Description of the task: The copy you return should hold every record below word for word and no images.
◇ ◇ ◇
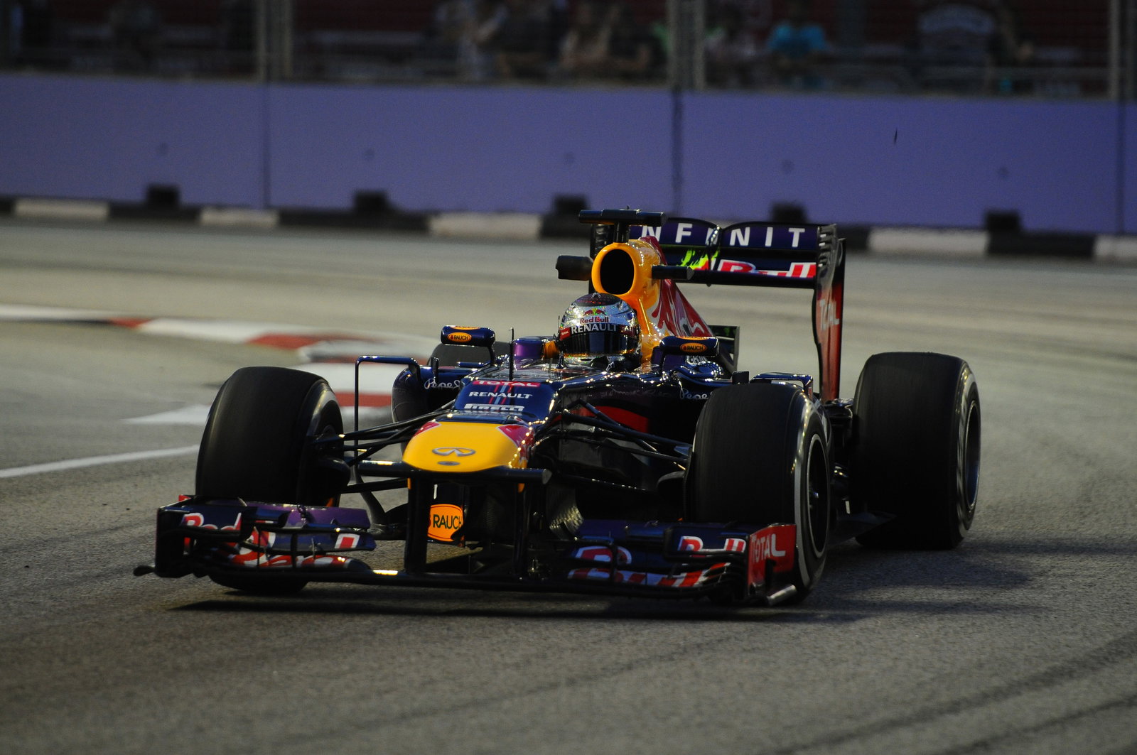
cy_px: 378
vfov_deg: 4.6
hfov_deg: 6.9
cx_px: 568
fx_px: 9464
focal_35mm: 300
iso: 800
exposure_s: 1/800
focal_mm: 200
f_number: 2.8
◇ ◇ ◇
Task answer:
cy_px: 378
vfov_deg: 4.6
hfov_deg: 6.9
cx_px: 568
fx_px: 9464
focal_35mm: 300
iso: 800
exposure_s: 1/800
focal_mm: 200
f_number: 2.8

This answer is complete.